In un caso è stato compiuto un esperimento volto a esplorare quale rilevanza le persone attribuissero alla luce: un gruppo è stato posto in un ambiente chiuso e buio e poi è stato chiesto ai singoli di dire che cosa pensassero di tale ambientazione. Non ne sono state ricavate osservazioni di sorta. Si è ripetuto l’esperimento con tre gradazioni di luminosità crescente, nello stesso ambiente: prima alla luce di una candela, e in questo caso alcuni hanno espresso il loro disagio per le precedenti condizioni di buio. Quindi alla candela è stato aggiunto il chiarore del lucernario, e in questo caso tutti hanno mostrato di sentirsi a proprio agio. Infine si è aggiunta la luce di alcune lampade a quella della candela e del lucernario: tutti hanno manifestato fastidio per l’eccesso.

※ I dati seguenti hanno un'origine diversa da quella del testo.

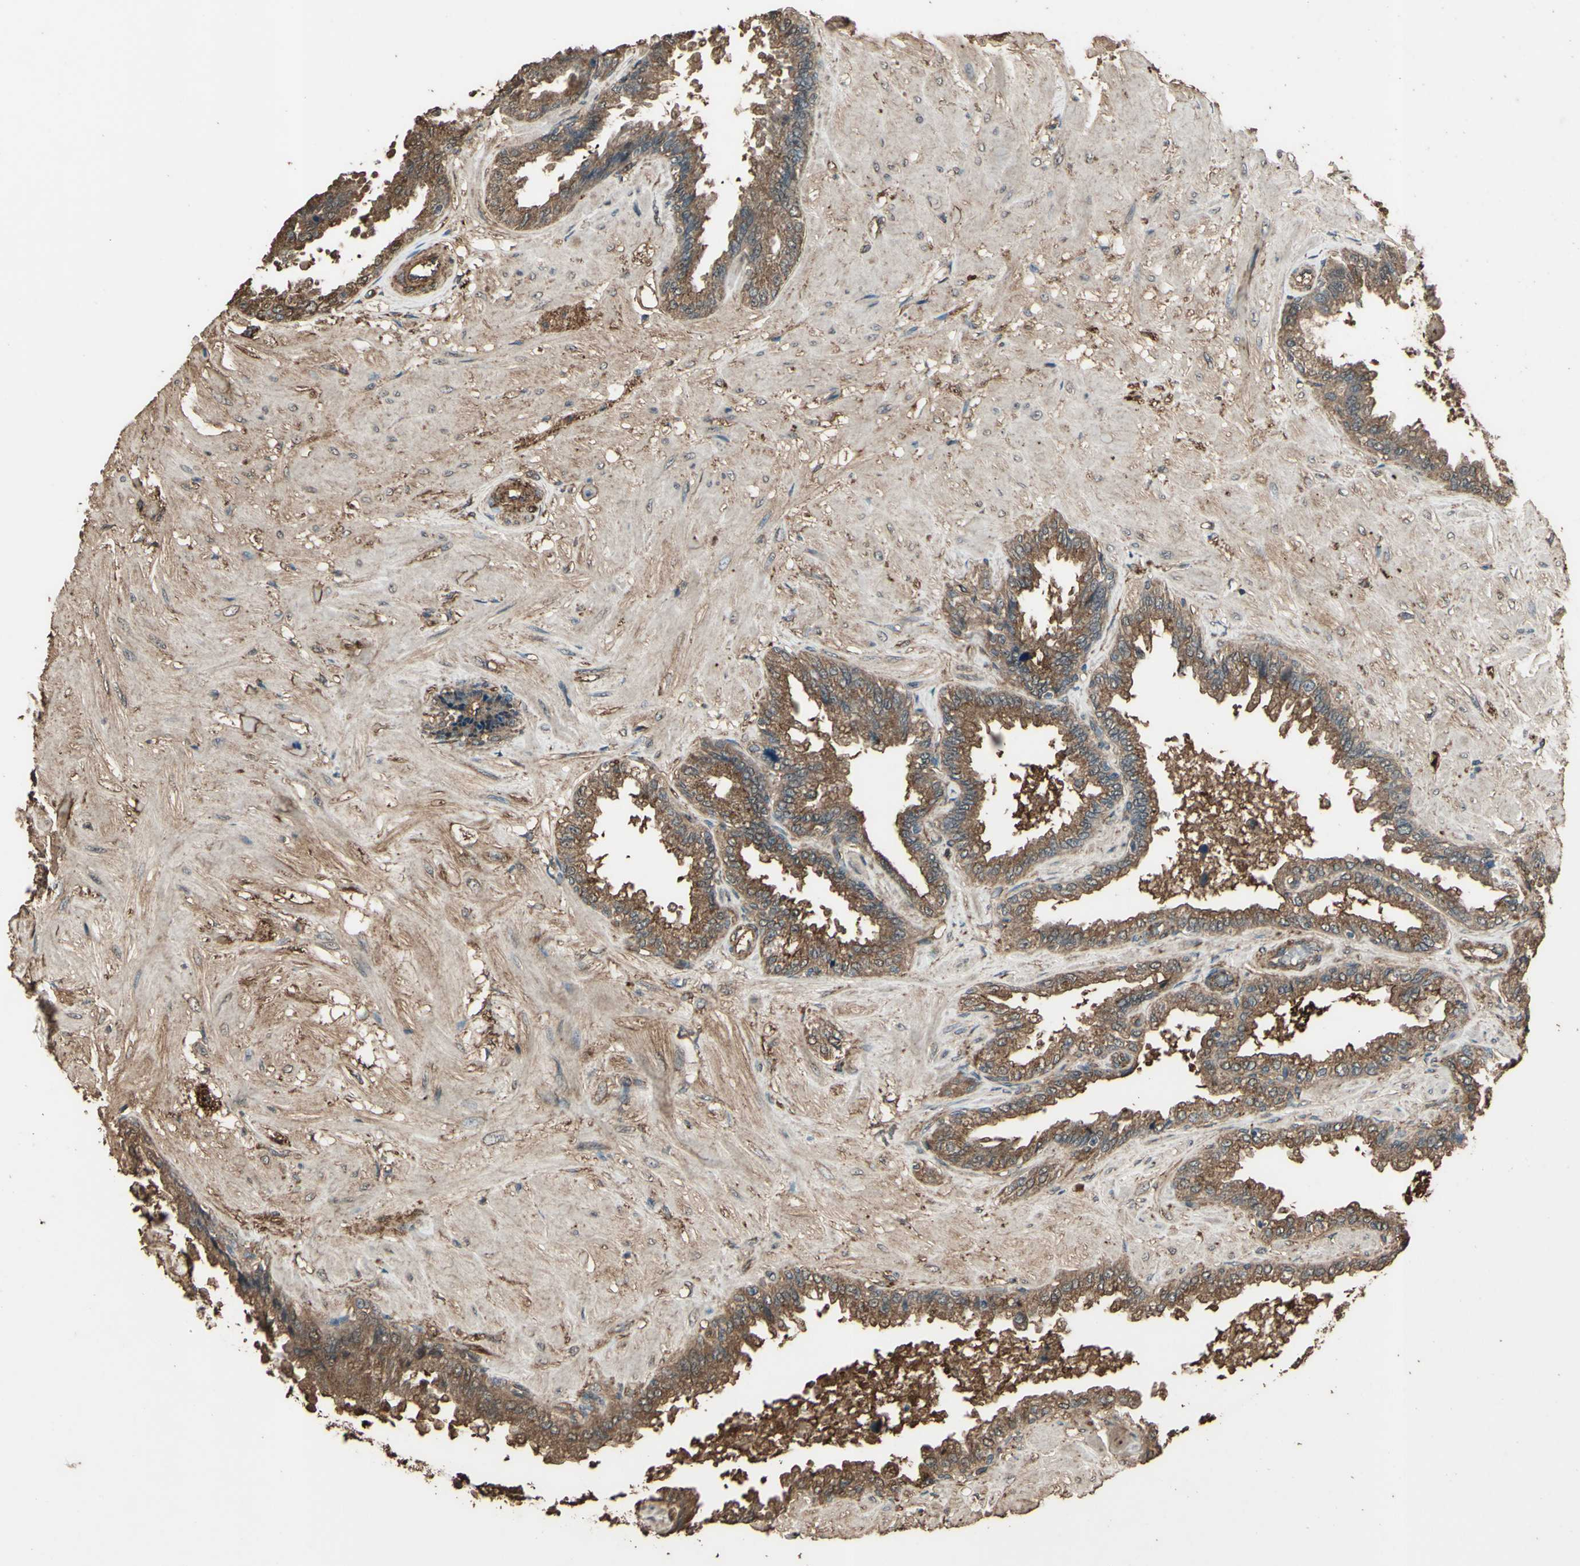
{"staining": {"intensity": "moderate", "quantity": ">75%", "location": "cytoplasmic/membranous"}, "tissue": "seminal vesicle", "cell_type": "Glandular cells", "image_type": "normal", "snomed": [{"axis": "morphology", "description": "Normal tissue, NOS"}, {"axis": "topography", "description": "Seminal veicle"}], "caption": "Immunohistochemistry (IHC) of normal human seminal vesicle reveals medium levels of moderate cytoplasmic/membranous staining in approximately >75% of glandular cells.", "gene": "TSPO", "patient": {"sex": "male", "age": 46}}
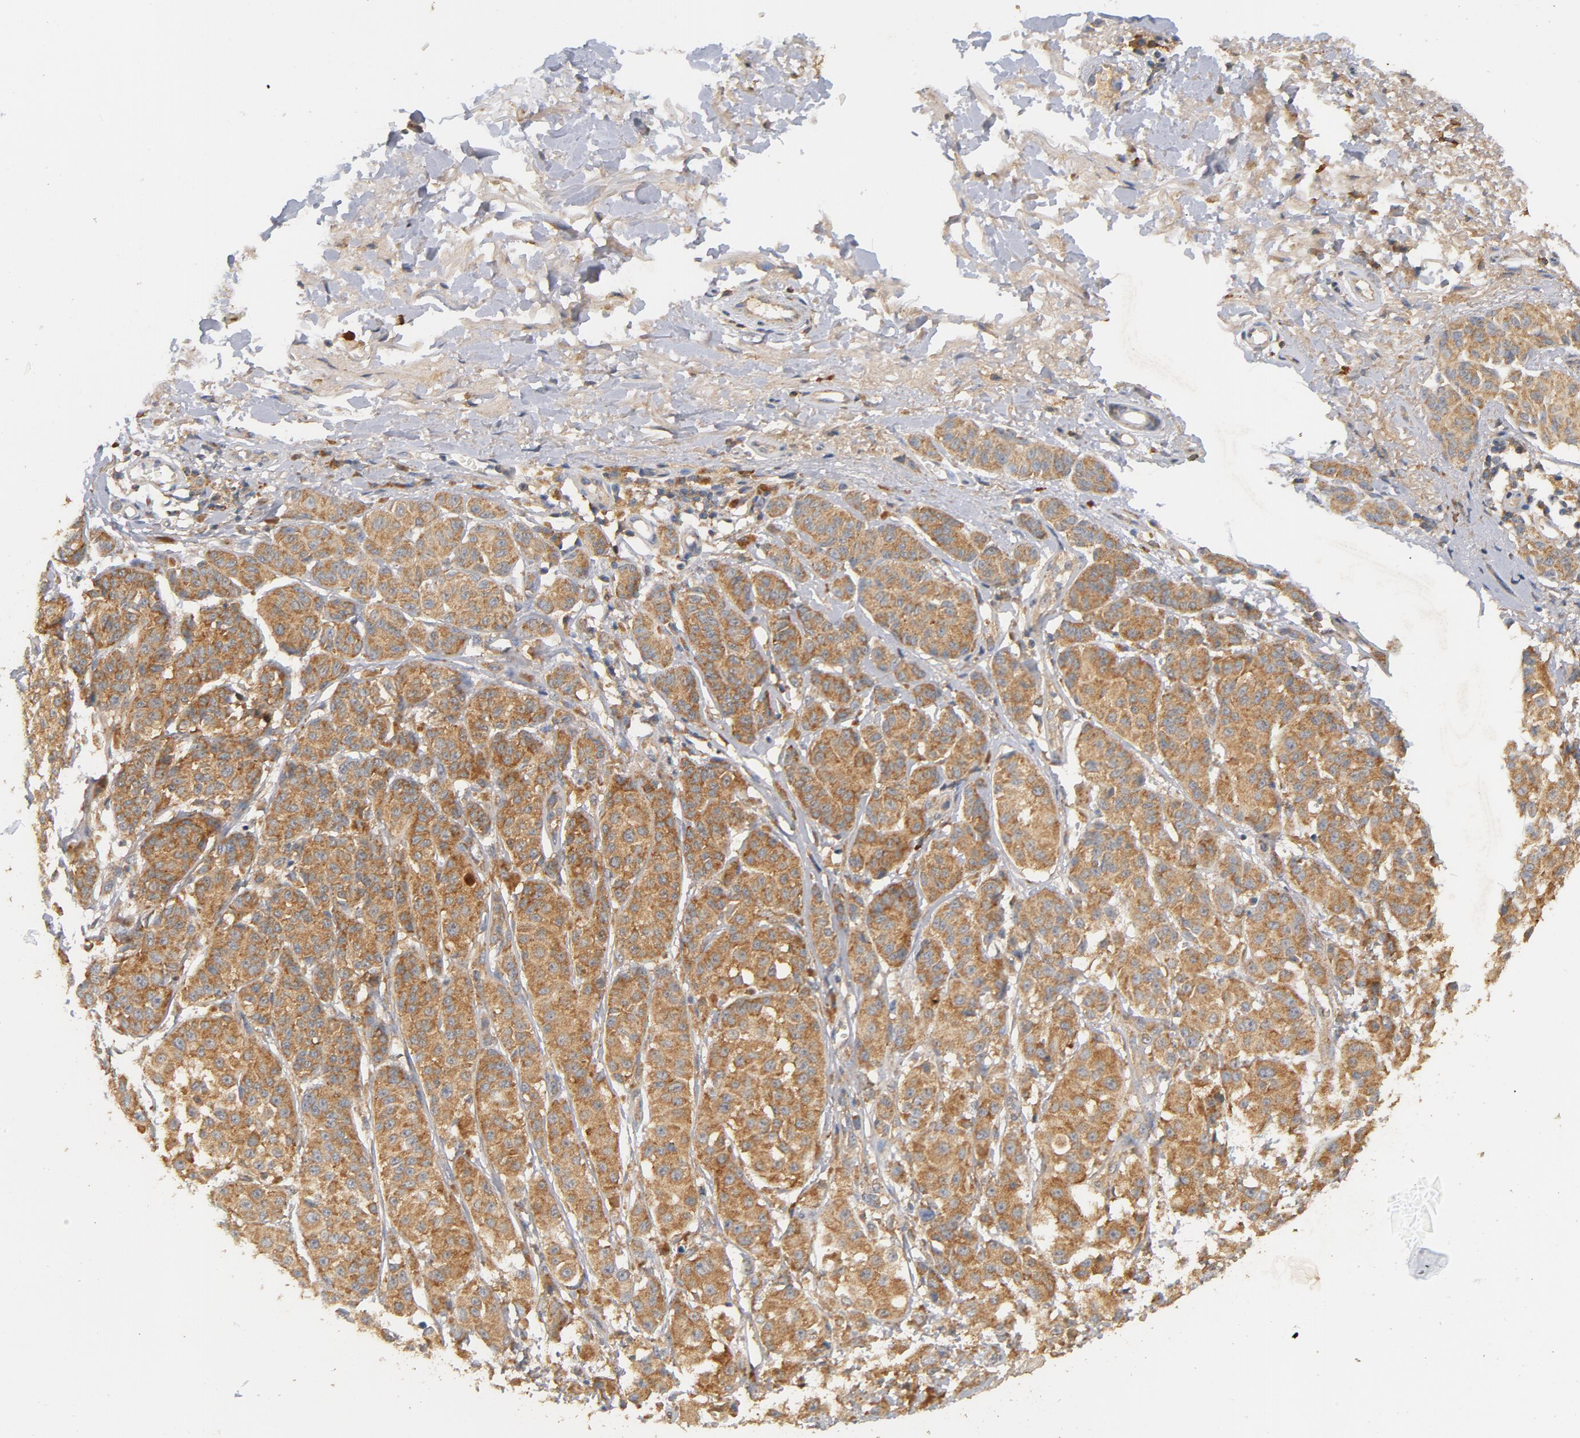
{"staining": {"intensity": "moderate", "quantity": ">75%", "location": "cytoplasmic/membranous"}, "tissue": "melanoma", "cell_type": "Tumor cells", "image_type": "cancer", "snomed": [{"axis": "morphology", "description": "Malignant melanoma, Metastatic site"}, {"axis": "topography", "description": "Soft tissue"}], "caption": "Melanoma stained for a protein (brown) displays moderate cytoplasmic/membranous positive positivity in approximately >75% of tumor cells.", "gene": "DDX6", "patient": {"sex": "male", "age": 41}}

Ne risulta che preferibile è il giusto mezzo, e un bambino ha spiegato che ideale è una chiesa in cui la luce delle candele metta in risalto l’espressione dei volti delle persone.
L’esercizio dei raffronti di tipologie diverse di architettura ha permesso di acquisire una piattaforma di linguaggio comune, e il fatto che i gruppi del CLI Lab si siano rivolti anche ai bambini ha consentito di ottenere risposte spontanee e fantasiose.

L’insieme delle risposte ottenute sarà ora vagliato, strutturato e messo a disposizione delle diocesi che potranno usarlo come strumento conoscitivo per formulare i documenti atti a impostare le linee sulle quali articolare i concorsi che dovranno essere tenersi per dotare di chiese le quattro comunità che ne sono mancanti.
L’iniziativa ha il pregio di non aver anteposto la sapienza del progettista al gusto e alla sensibilità delle persone. Al contrario, l’indagine conoscitiva permetterà a chi sarà incaricato del progetto della nuova chiesa, di concepire risposte non solo fondate sulla propria competenza, ma anche sulla conoscenza del modo in cui le persone comprendono e interpretano il luogo in cui vivono in relazione alle esigenze proprie.
Un passo preliminare, ma che aggiunge sostanza allo studio del genius loci che inevitabilmente qualsiasi progettista deve compiere prima di accingersi a disegnare.